Faits et événements Les Etats-Unis pourraient acheter un radar tchèque et revoir leur politique de visa
Ce mercredi, lors d'une conférence de presse donnée après sa rencontre avec le ministre tchèque de la Défense, Karel Kühnl, le vice-secrétaire d'Etat aux Affaires étrangères des Etats-Unis, Richard Armitage, a annoncé que son pays pensait acheter le radar passif Vera. Il s'agit d'un dispositif très sophistiqué capable de détecter même les avions furtifs.

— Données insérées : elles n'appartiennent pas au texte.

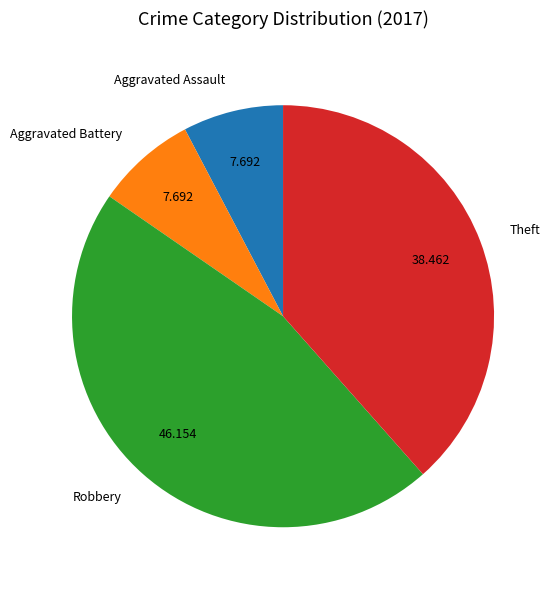

Combined, do Aggravated Assault and Theft account for over 50%?

No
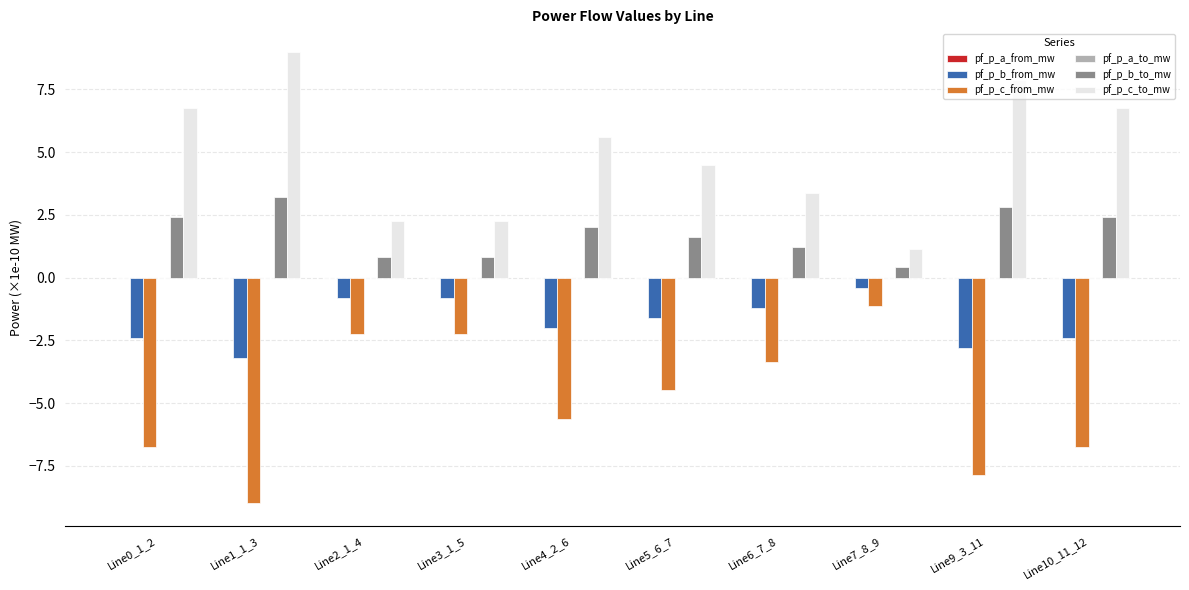

Which series has the largest total across all categories?

pf_p_c_to_mw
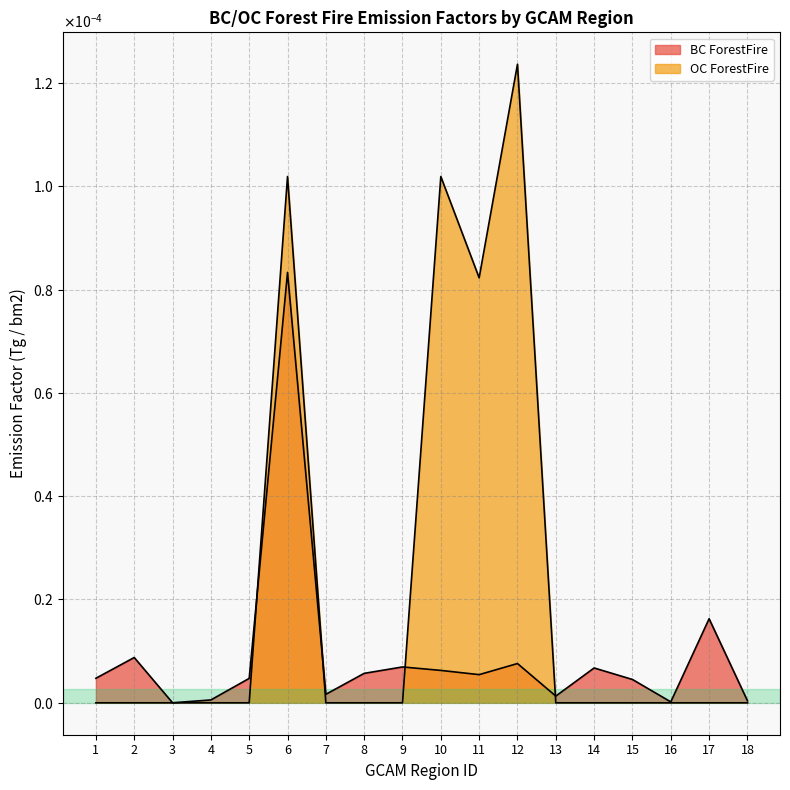

Where is the first local minimum for BC ForestFire?

3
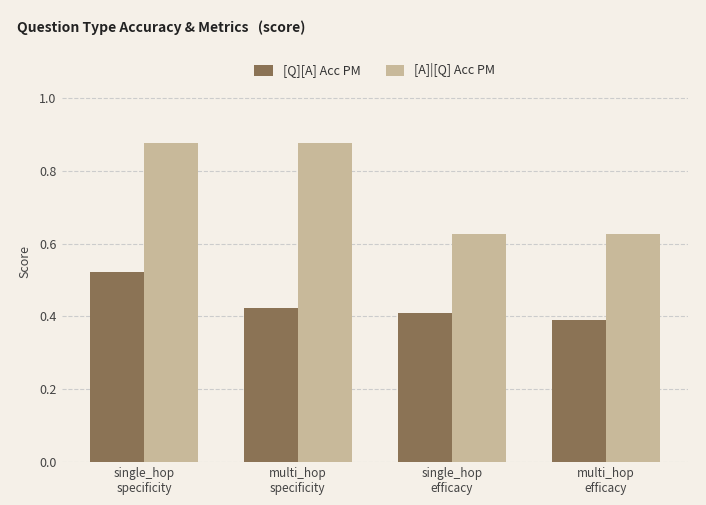

Is the value of [A]|[Q] Acc PM at single_hop
specificity greater than the value of [Q][A] Acc PM at multi_hop
specificity?

Yes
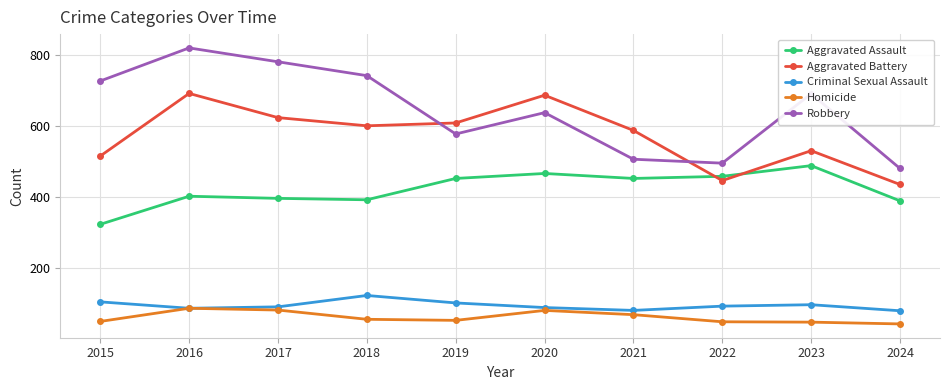

What is the approximate value of Criminal Sexual Assault at 2018?

123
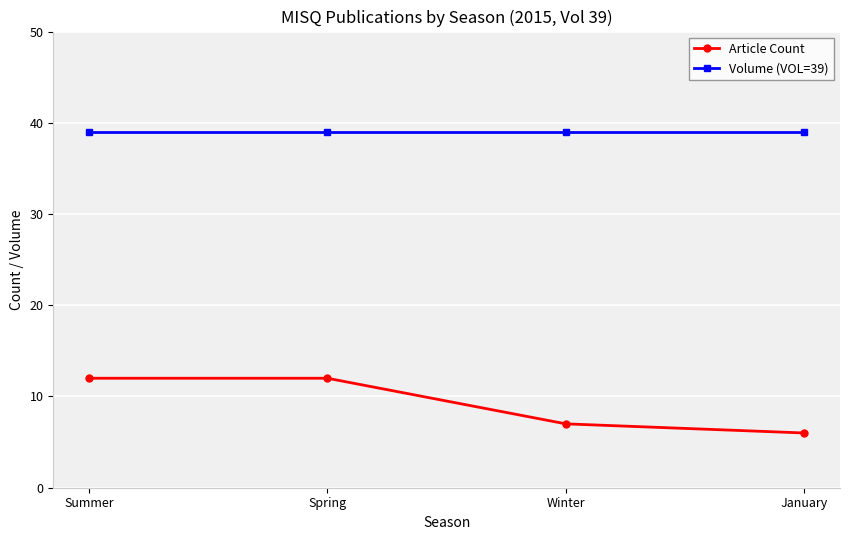

List the series in order of their peak value, lowest first.

Article Count, Volume (VOL=39)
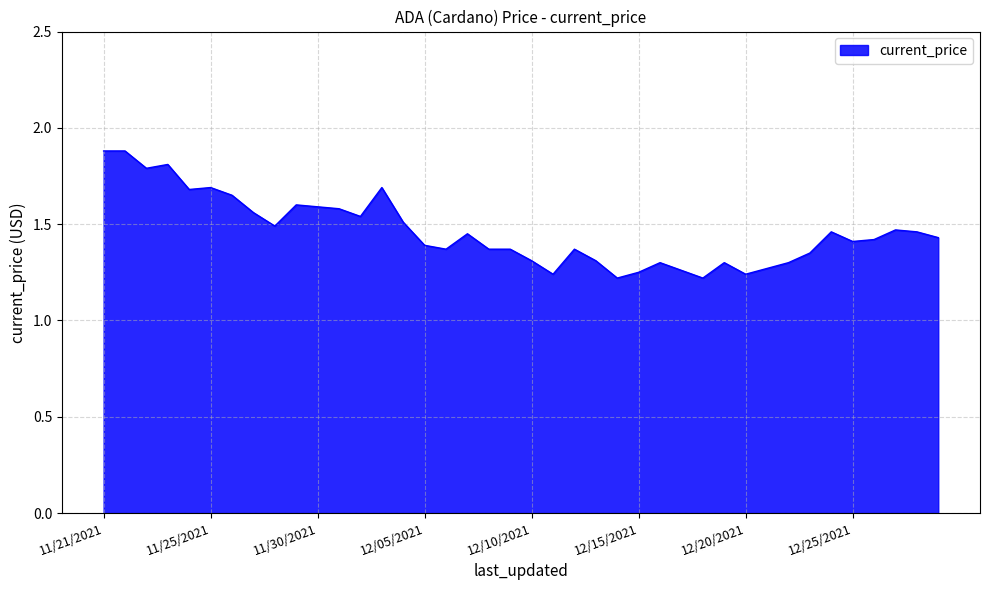

What is the greatest value displayed?

1.9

Le vice-secrétaire d'Etat aux Affaires étrangères des Etats-Unis Richard Armitage et le Premier ministre Stanislav Gross, photo: CTK
Les
Etats-Unis comptent le tester et éventuellement apporter leur aide dans la
recherche d'autres clients. La question de la vente du radar Vera à
d'autres Etats, comme la Chine, par exemple, avait suscité quelques
inquiétudes à Washington. Si la vente est conclue, celles-ci pourraient
être effacées. Par contre, il faut encore attendre que les autorités
tchèques délivrent la licence d'exportation de Vera. Lors de la visite à
Prague du chef de la diplomatie américaine, une question était
incontournable : celle des visas pour les citoyens tchèques. Richard
Armitage a annoncé que, le 24 septembre, une commission de travail
américano-tchèque commencerait à examiner la procédure des visas
américains obligatoire pour les Tchèques désireux de se rendre aux
Etats-Unis. Le but est de la simplifier. Après sa rencontre avec le
ministre tchèque des Affaires étrangères, Cyril Svoboda, son homologue
américain, Richard Armitage, déclarait : « Nous désirons que de plus en
plus de Tchèques viennent visiter les Etats-Unis ». Par contre, pas
question de revoir le prix élevé du visa : 100 dollars + les frais de
courrier et de téléphone par une ligne spéciale à deux euros la minute, ce
qui fait passer le prix de la demande à plus de 200 dollars. En plus, rien
n'est remboursé en cas de refus. Washington pense donc rendre la procédure
de la demande plus claire et donner des explications en cas de refus. Pas
question non plus d'abolir les visas, car les Tchèques ne remplissent pas
les conditions fixées par la loi américaine (moins de 3 % de demandes
refusées). Rappelons que les Américains voyagent en Tchéquie sans visa.